Suggestions that New Zealand might soon be able to enter into a free trade agreement with Britain appear premature.

Instead, the Government’s immediate focus will be on continuing its negotiations over a free trade agreement with the European Union.

However, British High Commissioner Jonathan Sinclair has warned earlier in the year that Britain was New Zealand biggest supporter in trying to achieve that.

So whether that will make any difference remains to be seen.

Trade Minister Todd McClay told POLITIK last night it could be “many, many years” before New Zealand would be able to complete a bilateral deal with Britain.

He believes the negotiations between Britain and the EU will be a lengthy process.

“Conservatively it’s years and years before anything significant probably happens,” he said.

That’s because of the sheer enormity of the trade negotiation task the country now faces would mean that new agreements will have to wait.

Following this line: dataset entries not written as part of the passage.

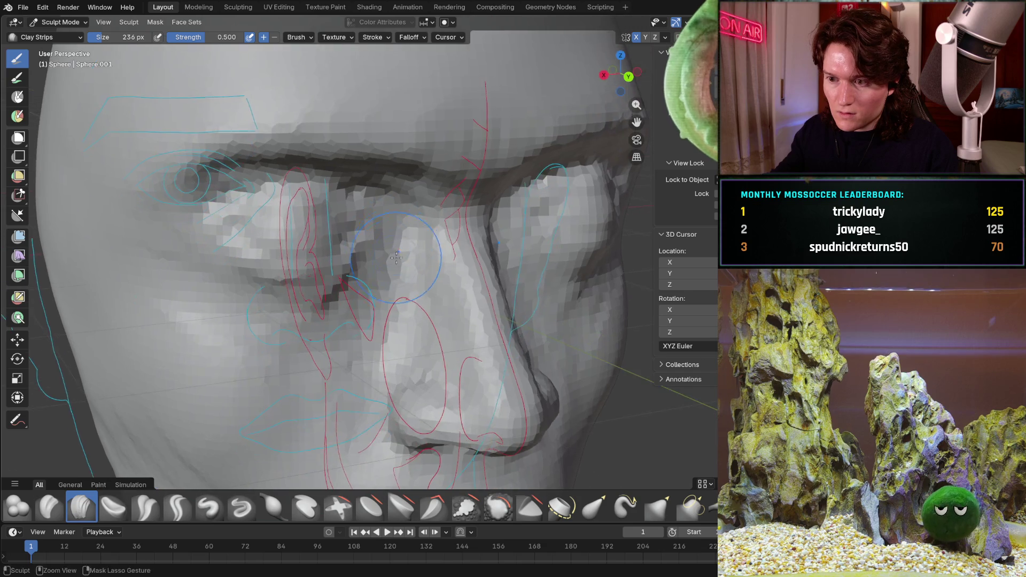
{"action": "scroll", "coordinate": [406, 224], "scroll_direction": "up", "scroll_amount": 6}
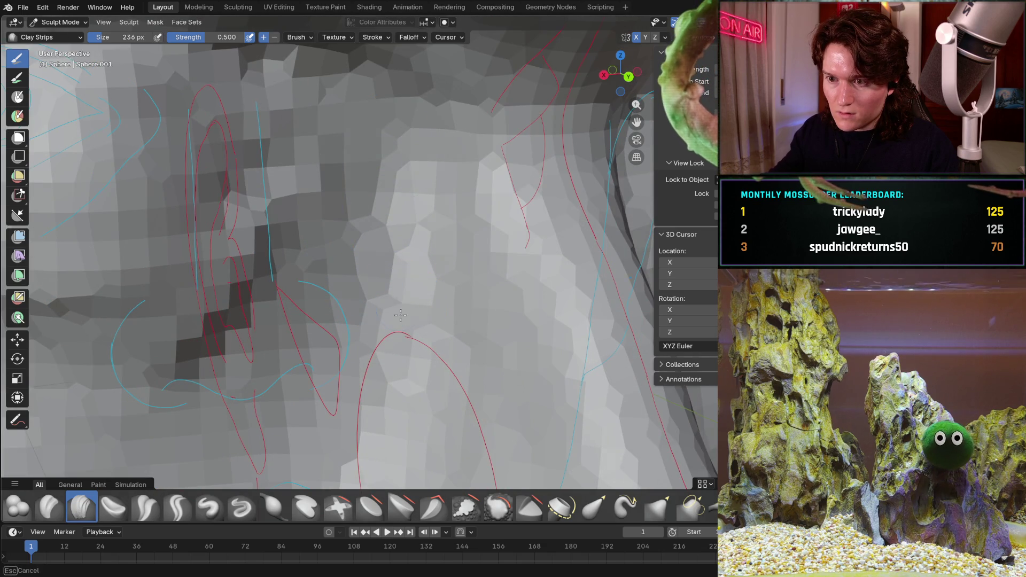
{"action": "middle_click_drag", "start_coordinate": [407, 350], "coordinate": [403, 316], "text": "ctrl"}
{"action": "mouse_move", "coordinate": [339, 307]}
{"action": "middle_mouse_down", "text": "ctrl"}
{"action": "mouse_move", "coordinate": [409, 271]}
{"action": "mouse_move", "coordinate": [411, 321]}
{"action": "mouse_move", "coordinate": [435, 264]}
{"action": "mouse_move", "coordinate": [479, 227]}
{"action": "middle_mouse_up", "text": "ctrl"}
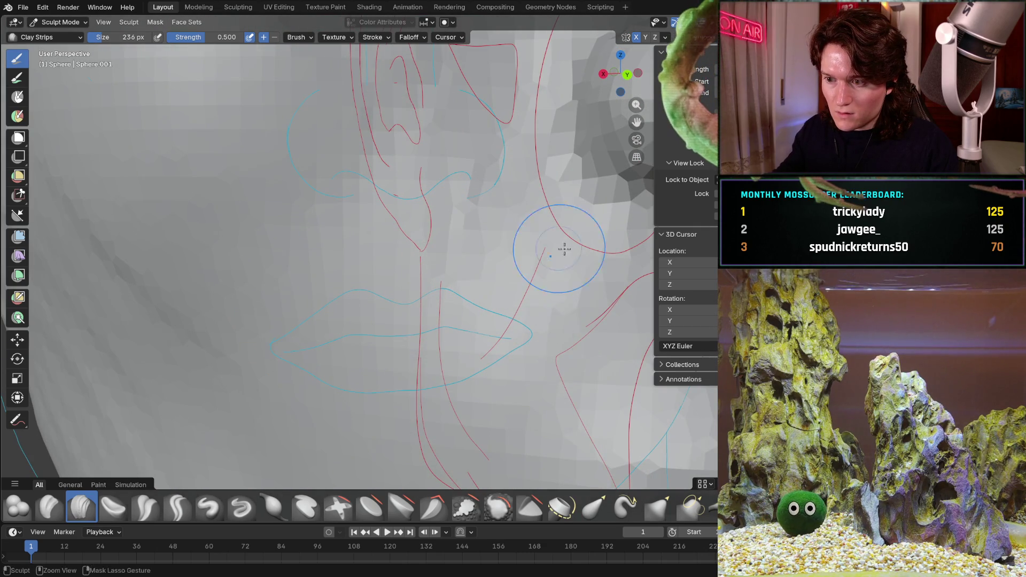
{"action": "scroll", "coordinate": [548, 270], "scroll_direction": "down", "scroll_amount": 5}
{"action": "mouse_move", "coordinate": [470, 291]}
{"action": "middle_mouse_down"}
{"action": "mouse_move", "coordinate": [410, 292]}
{"action": "mouse_move", "coordinate": [460, 261]}
{"action": "middle_mouse_up"}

The BBC quoted one British MP yesterday suggesting that withdrawal from the EU would involve at least 70 pieces of legislation; the French newspaper, Le Figaro, has raised questions about telephone roaming agreements and air rights across the EU for British airlines.

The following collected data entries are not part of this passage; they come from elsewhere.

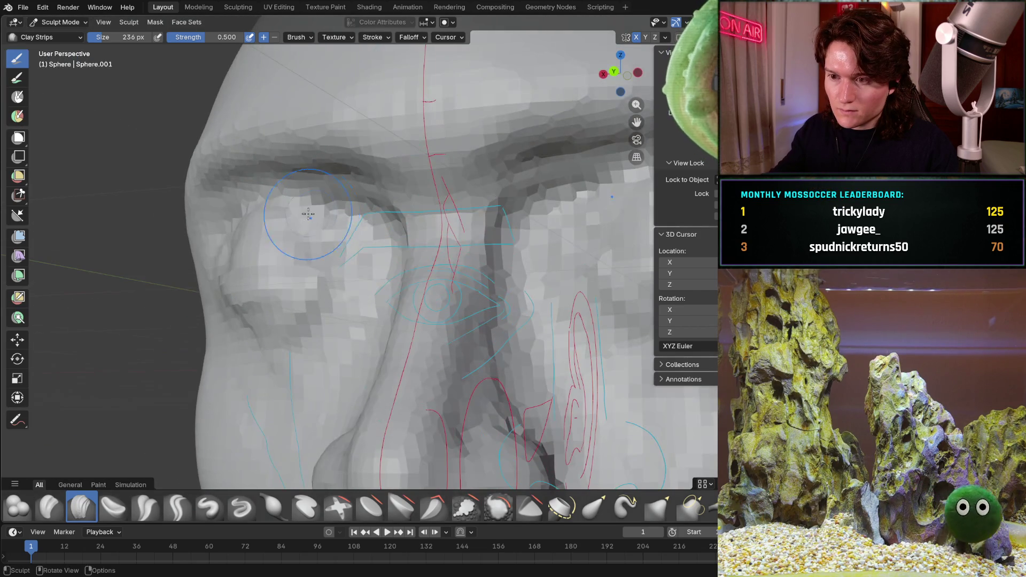
{"action": "key", "text": "KP_3"}
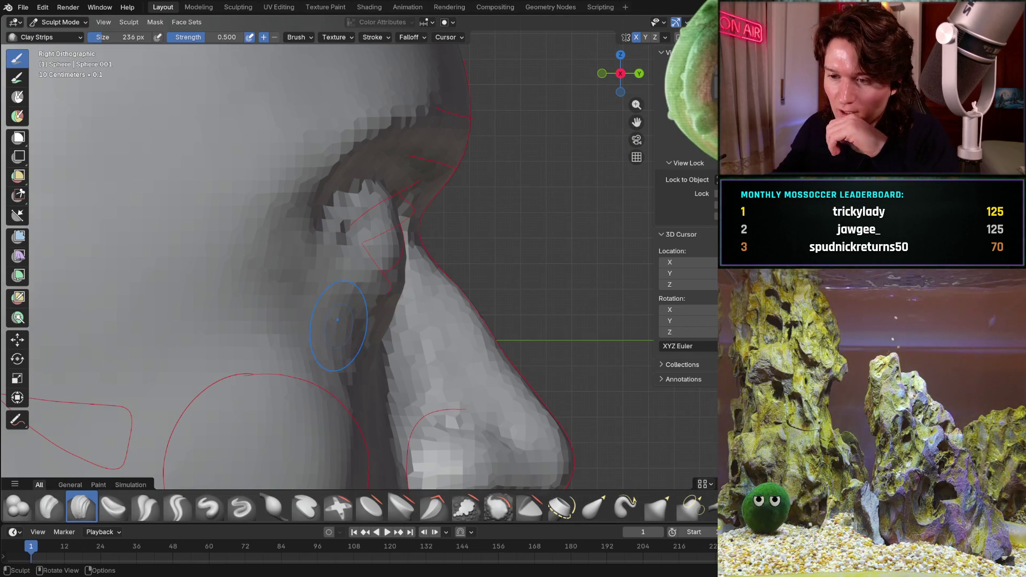
{"action": "middle_click_drag", "start_coordinate": [367, 300], "coordinate": [353, 304]}
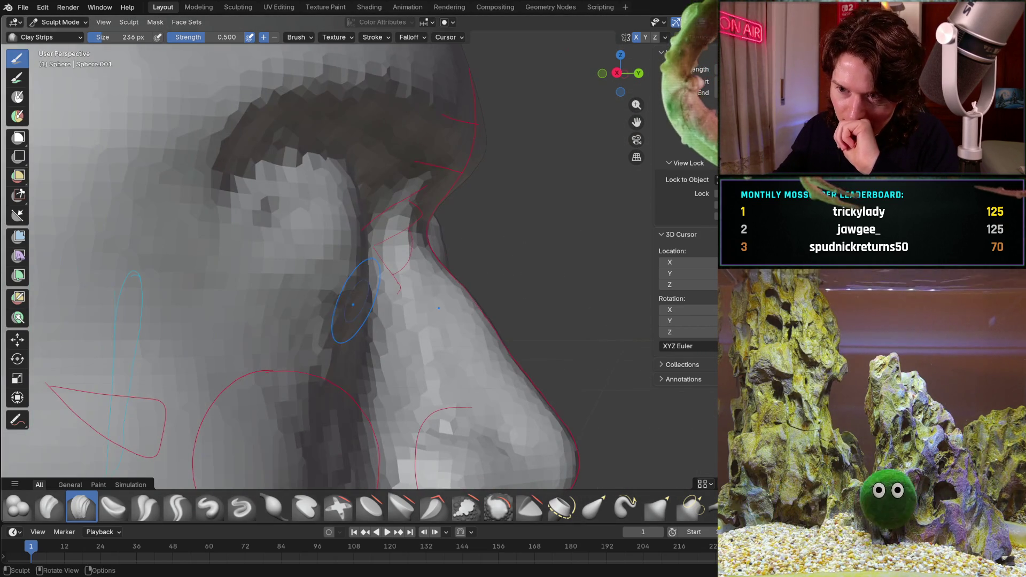
{"action": "key", "text": "KP_1"}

Britain has 100 business investment treaties with various EU members.


Mr McClay said that Britain would have to get a new passport, and even the movement of pets would require new agreements.

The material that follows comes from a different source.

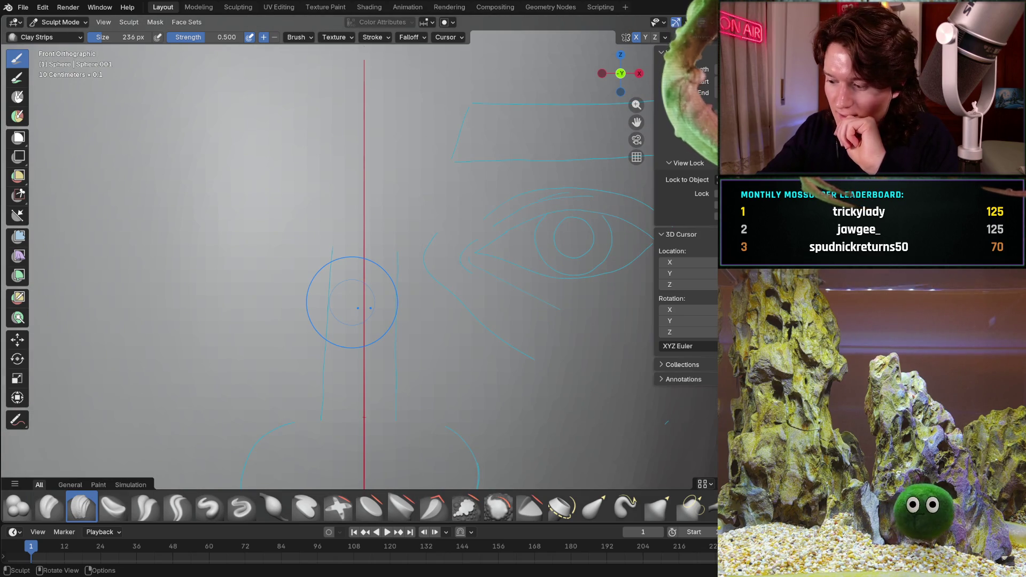
{"action": "key", "text": "KP_3"}
{"action": "key", "text": "ctrl+KP_1"}
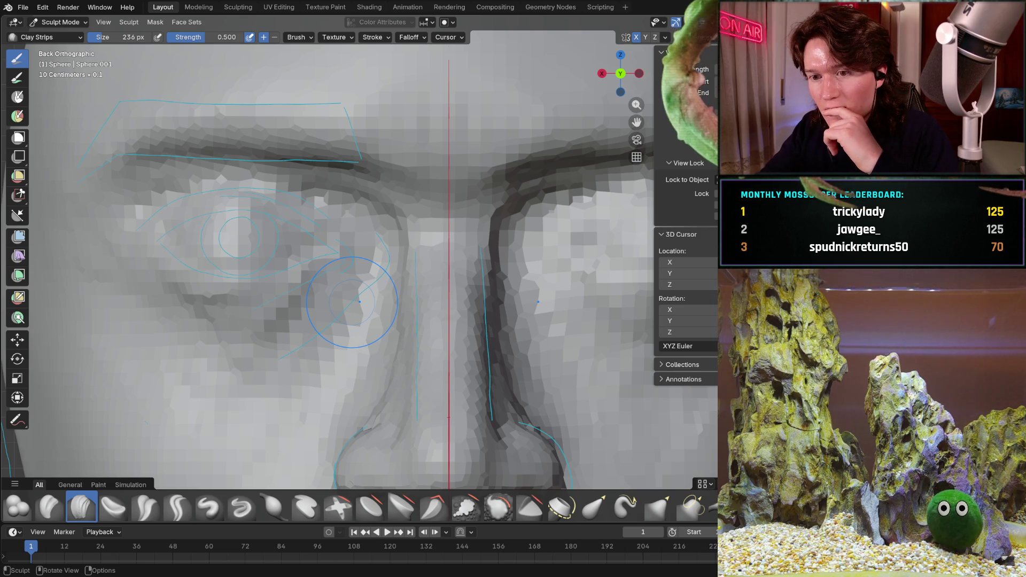
{"action": "key", "text": "KP_3"}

And Britain has joined many international institutions and agreements through the EU rather than as a separate nation.

Given that British exports to New Zealand account for less than one per cent of its total export trade, the country’s chance of getting being given an early priority would seem slim.

Mr McClay said he doubted that trade relations with New Zealand would be on the top of anyone’s agenda in Brussels or London this week.

But he said he had received assurances that the current trading relationship continues and as far as the Free Trade Agreement is concerned he had an assurance that the desire to negotiate it remained.

He would be seeing the European Trade Commissioner at the G20 meeting in Shanghai in a fortnight July, to discuss New Zealand’s best way forward, in light of the referendum result.

“I don’t expect a significant slippage in timing given that we are looking for a launch during next year,” he said.

However although our trade with the remaining 27 members of the U is worth $7 billion while our trade with Britain is $3.5 billion, he said both were important relationships, and we would continue to protect and if possible increase the trade with Britain.

Other political reaction to the Brexit has been muted with only NZ First Leader, Winston Peters, who campaigned for the Leave campaign suggesting that New Zealand should be lobbying for a Commonwealth Free Trade Agreement.

Mr Peters probably feels hearted by what he will undoubtedly see as an anti-globalisation vote in Britain, but Mr McClay is not so sure it was.

He said there had been parts of the UK that had always been uncomfortable with the EU.

For the immediate future though, the concerns would be the economy and global movements there.

But he said we had proved that we could survive the GFC, and he believed we were well placed to withstand any shocks that might occur in global markets.